Well, the vertical component of wettining is a function of the terminal velocity of the rain (a function of drop size), the density of the rain, and the vertical cross-section of the human subject. The horizontal component of wettining is a function of the relative horizontal velocity of the rain (delta of rain velocity and human velocity), the terminal velocity of the rain, the density of the rain, and the normalized horizontal cross-section of the human subject.

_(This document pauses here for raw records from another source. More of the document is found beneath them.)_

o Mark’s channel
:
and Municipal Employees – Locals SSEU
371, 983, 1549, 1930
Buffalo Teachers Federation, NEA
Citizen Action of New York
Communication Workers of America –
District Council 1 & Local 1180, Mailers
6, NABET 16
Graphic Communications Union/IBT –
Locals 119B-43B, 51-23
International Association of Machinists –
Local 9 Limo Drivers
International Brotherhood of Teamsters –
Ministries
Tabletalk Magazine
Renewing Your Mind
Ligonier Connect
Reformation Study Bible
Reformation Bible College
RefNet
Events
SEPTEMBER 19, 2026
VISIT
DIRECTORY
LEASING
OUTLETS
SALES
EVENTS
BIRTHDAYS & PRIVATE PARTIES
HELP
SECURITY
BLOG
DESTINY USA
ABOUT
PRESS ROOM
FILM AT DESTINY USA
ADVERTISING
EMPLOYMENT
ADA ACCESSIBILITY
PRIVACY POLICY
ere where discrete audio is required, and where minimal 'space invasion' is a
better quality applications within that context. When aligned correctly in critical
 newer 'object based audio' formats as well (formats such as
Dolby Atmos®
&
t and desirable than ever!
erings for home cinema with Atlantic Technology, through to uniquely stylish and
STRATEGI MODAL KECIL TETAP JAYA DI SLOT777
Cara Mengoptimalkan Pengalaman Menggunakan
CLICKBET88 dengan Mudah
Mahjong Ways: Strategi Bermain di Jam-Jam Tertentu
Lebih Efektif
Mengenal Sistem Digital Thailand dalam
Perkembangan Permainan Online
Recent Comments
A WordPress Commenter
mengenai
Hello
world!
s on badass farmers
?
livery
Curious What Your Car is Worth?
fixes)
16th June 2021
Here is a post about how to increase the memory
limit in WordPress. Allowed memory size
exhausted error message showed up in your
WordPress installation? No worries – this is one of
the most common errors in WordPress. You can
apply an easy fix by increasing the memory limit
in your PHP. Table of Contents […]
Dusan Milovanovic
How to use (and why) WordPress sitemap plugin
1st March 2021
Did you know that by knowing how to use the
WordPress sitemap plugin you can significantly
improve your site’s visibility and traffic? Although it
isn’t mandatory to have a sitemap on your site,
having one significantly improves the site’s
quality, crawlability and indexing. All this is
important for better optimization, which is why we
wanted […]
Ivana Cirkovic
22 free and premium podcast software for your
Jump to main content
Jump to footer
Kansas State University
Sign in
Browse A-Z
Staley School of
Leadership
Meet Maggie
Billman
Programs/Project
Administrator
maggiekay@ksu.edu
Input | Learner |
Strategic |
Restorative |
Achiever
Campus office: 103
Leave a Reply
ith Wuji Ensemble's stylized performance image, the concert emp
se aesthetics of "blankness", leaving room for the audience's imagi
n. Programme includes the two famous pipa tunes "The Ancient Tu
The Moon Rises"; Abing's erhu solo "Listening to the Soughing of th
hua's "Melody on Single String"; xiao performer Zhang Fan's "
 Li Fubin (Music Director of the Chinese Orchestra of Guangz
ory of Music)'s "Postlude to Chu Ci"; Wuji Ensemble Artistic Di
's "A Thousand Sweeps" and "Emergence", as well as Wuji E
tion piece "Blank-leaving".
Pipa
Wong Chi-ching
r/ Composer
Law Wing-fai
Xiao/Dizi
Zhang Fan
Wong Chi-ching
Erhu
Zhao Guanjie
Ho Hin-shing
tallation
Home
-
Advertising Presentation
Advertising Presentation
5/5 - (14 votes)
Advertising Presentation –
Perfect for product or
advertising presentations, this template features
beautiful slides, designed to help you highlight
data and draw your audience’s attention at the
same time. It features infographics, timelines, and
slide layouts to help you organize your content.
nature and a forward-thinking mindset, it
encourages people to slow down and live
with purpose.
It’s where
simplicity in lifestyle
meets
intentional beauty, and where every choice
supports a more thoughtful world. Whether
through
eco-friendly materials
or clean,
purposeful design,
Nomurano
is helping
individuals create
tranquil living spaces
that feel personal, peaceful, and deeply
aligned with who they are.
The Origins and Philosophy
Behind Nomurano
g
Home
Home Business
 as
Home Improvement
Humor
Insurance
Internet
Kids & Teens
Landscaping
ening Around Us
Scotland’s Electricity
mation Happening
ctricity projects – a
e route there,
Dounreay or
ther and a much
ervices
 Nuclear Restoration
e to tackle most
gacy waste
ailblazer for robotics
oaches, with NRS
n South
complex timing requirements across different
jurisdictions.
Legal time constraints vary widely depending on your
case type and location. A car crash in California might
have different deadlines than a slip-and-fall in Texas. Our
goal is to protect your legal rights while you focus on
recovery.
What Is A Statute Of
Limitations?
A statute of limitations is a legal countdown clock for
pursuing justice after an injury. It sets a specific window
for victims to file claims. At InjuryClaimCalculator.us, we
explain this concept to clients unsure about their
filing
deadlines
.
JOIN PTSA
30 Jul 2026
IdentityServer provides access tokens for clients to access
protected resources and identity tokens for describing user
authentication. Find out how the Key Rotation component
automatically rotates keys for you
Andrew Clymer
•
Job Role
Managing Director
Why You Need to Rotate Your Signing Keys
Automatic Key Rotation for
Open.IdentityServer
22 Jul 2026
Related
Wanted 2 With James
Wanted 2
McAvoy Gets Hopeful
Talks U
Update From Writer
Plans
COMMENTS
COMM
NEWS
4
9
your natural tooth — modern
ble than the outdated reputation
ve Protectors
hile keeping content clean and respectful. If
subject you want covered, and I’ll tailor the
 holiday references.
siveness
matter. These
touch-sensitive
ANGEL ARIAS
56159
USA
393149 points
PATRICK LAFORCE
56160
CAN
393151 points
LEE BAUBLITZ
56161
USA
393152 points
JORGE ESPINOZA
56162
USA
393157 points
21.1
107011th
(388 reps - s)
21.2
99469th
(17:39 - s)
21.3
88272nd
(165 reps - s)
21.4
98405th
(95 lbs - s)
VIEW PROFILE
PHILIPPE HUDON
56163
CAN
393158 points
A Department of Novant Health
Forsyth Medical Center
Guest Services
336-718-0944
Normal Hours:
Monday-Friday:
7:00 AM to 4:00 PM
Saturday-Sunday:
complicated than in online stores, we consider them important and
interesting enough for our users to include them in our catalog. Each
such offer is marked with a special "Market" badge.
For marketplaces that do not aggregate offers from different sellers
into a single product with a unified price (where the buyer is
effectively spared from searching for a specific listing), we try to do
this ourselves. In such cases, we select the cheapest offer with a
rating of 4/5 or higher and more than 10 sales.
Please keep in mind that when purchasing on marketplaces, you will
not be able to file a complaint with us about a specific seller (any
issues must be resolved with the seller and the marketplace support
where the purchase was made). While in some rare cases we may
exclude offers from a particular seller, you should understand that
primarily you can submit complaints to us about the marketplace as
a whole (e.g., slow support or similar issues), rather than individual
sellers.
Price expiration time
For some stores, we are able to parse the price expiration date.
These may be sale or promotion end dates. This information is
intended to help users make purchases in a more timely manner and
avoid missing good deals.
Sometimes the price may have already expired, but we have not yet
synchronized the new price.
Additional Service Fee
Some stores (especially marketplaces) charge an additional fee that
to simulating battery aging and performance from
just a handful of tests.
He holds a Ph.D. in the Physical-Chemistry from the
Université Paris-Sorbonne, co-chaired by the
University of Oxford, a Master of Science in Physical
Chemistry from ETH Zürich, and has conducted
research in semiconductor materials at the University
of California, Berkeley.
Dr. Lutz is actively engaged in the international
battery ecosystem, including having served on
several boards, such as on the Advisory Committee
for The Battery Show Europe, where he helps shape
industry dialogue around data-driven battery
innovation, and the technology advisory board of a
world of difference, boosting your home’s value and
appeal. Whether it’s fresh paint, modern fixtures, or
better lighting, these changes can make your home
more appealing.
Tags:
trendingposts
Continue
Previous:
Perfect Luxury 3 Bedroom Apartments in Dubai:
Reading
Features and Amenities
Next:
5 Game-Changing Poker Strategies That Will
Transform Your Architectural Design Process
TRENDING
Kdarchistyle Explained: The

At least I think that's how it works.

Each component is summed over the time interval to get total wetness, where the time interval is the distance to shelter divided by the speed of the human toward the shelter.

Assuming a 1:5 vertical:horizontal cross-section ratio and a relative horizontal velocity of about 15 mph for a typical (non-Olympic conditioning :? ) sprinting human in a 5 mph opposing wind, the horizontal component of wettining would be of around five times the vertical component of wettining. The speed of destination approach would be around 10 mph. This assumes a terminal velocity of 15 mph for the rain.

For a relative horizontal velocity of about 7.5 mph for a typical walking human in a 5 mph opposing wind, the horizontal component of wettining would be on the order of two and one-half times the magnitude of the vertical component. The speed of destination approach would be around 2.5 mph. Thus it takes four times as long walking as running to the destination in the rain. Under these assumptions running wetness is ~6w and walking wetness is ~14w, i.e. a bit over twice the wetness.

At least I think this is how it figures out under a reasonable set of assumptions. Note that the result is independent of the rain density.